◆ Problem requirements: Your answer must consist of exactly the lines below, starting with the line with "Vertical Distance From Anchorin *twip*" and going on through the line with "of columns spanned.", and nothing else.

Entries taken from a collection
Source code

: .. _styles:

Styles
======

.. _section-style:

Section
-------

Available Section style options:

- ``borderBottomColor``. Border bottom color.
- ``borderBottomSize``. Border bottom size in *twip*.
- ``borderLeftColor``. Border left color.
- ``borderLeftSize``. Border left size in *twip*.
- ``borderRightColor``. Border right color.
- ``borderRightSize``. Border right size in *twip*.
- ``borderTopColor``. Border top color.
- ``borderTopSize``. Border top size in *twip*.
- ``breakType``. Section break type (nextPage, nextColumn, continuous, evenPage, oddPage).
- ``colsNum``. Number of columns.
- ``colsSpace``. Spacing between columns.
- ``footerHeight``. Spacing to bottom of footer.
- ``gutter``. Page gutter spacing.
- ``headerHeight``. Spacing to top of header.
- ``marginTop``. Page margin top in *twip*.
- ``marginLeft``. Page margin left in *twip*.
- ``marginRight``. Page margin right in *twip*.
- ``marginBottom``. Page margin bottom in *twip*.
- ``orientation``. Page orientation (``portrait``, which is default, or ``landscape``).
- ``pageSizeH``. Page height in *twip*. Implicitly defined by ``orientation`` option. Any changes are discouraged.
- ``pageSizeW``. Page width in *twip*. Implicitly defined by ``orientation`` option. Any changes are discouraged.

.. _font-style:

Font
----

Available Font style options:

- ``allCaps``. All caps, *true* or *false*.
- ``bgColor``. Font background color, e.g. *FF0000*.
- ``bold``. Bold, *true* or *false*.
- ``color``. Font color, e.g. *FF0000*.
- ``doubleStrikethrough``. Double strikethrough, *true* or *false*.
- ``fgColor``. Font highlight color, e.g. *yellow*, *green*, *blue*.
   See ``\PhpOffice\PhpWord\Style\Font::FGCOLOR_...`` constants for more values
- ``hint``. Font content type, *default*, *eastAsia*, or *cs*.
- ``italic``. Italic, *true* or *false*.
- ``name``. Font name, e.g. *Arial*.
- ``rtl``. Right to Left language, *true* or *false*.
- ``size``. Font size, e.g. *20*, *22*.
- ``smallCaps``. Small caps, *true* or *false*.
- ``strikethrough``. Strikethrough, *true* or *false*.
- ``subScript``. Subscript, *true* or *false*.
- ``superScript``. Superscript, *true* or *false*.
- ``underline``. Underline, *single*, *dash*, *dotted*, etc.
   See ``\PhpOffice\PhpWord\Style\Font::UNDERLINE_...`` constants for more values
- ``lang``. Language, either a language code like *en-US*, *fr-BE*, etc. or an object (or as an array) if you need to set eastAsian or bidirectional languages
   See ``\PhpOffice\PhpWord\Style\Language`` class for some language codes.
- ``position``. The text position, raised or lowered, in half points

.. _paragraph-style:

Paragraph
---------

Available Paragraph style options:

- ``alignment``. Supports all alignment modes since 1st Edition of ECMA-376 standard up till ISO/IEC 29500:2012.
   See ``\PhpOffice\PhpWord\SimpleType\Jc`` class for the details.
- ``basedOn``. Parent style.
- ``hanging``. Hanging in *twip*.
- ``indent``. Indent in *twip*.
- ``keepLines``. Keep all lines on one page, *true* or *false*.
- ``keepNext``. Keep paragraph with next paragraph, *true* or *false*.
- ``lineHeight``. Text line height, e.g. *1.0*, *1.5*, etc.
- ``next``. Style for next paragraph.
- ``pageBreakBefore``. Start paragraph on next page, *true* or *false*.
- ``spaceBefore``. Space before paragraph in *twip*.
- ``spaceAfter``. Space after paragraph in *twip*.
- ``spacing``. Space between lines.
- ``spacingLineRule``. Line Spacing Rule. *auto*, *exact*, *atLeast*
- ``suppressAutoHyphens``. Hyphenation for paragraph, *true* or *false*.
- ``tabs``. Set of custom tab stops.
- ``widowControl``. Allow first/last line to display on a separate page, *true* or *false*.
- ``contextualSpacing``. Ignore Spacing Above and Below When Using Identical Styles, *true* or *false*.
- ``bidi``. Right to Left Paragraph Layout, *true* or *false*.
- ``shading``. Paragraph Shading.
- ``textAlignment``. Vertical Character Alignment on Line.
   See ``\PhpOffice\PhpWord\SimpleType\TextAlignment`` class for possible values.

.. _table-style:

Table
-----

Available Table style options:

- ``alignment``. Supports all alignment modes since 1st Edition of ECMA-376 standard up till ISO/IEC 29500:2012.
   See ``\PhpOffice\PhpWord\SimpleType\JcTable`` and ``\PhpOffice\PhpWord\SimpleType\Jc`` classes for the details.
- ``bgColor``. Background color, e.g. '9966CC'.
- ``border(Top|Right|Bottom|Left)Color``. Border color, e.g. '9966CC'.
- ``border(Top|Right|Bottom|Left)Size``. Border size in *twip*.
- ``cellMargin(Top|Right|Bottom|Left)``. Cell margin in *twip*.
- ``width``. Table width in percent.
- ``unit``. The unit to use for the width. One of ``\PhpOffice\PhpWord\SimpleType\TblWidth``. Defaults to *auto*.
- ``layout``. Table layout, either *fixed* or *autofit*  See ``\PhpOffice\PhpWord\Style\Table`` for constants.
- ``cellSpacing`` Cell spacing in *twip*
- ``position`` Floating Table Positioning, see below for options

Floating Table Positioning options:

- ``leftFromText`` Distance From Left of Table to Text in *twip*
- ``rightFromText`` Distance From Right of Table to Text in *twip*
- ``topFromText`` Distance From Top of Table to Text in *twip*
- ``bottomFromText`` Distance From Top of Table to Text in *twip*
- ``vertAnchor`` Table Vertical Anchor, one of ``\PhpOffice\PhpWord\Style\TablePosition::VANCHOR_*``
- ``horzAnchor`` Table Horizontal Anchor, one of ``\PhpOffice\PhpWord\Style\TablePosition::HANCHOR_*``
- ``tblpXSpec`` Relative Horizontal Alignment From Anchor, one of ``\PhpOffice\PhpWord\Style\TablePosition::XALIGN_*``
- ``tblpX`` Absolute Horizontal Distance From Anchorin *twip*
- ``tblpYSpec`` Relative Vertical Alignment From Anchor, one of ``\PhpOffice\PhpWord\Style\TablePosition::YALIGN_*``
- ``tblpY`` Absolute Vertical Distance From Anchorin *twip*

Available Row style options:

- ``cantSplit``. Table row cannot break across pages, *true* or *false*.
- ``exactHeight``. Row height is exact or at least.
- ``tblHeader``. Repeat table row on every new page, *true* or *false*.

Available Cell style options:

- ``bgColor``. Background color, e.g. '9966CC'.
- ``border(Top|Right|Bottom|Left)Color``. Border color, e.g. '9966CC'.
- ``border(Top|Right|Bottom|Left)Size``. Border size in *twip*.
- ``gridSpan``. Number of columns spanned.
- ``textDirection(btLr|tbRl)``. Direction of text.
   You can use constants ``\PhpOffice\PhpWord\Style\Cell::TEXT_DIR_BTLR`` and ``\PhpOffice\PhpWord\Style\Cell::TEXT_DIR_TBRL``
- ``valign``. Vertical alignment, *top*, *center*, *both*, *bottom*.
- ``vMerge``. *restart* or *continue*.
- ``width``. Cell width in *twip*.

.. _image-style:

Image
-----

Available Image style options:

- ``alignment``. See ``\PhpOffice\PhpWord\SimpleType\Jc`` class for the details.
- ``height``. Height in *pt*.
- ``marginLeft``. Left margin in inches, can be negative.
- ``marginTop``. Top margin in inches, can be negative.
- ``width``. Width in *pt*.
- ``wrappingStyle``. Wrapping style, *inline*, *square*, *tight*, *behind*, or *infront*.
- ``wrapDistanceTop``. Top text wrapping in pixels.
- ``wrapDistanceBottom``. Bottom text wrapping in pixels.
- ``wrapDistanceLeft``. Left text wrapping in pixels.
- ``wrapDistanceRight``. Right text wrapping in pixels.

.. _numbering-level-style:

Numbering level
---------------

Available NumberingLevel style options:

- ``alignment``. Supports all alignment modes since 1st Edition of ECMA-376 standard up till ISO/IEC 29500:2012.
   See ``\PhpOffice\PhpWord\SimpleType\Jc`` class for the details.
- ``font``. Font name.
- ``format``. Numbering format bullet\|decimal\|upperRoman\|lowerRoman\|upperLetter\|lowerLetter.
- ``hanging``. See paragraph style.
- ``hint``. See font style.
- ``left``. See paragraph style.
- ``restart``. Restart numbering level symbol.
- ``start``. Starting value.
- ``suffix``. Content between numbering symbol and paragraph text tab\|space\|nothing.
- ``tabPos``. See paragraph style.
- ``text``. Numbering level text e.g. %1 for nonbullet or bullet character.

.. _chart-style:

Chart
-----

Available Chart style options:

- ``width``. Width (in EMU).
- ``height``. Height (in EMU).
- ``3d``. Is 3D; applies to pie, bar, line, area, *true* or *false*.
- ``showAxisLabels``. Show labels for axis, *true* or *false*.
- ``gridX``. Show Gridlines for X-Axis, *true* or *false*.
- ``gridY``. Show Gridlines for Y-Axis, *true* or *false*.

◆ Solution:
- ``tblpY`` Absolute Vertical Distance From Anchorin *twip*

Available Row style options:

- ``cantSplit``. Table row cannot break across pages, *true* or *false*.
- ``exactHeight``. Row height is exact or at least.
- ``tblHeader``. Repeat table row on every new page, *true* or *false*.

Available Cell style options:

- ``bgColor``. Background color, e.g. '9966CC'.
- ``border(Top|Right|Bottom|Left)Color``. Border color, e.g. '9966CC'.
- ``border(Top|Right|Bottom|Left)Size``. Border size in *twip*.
- ``gridSpan``. Number of columns spanned.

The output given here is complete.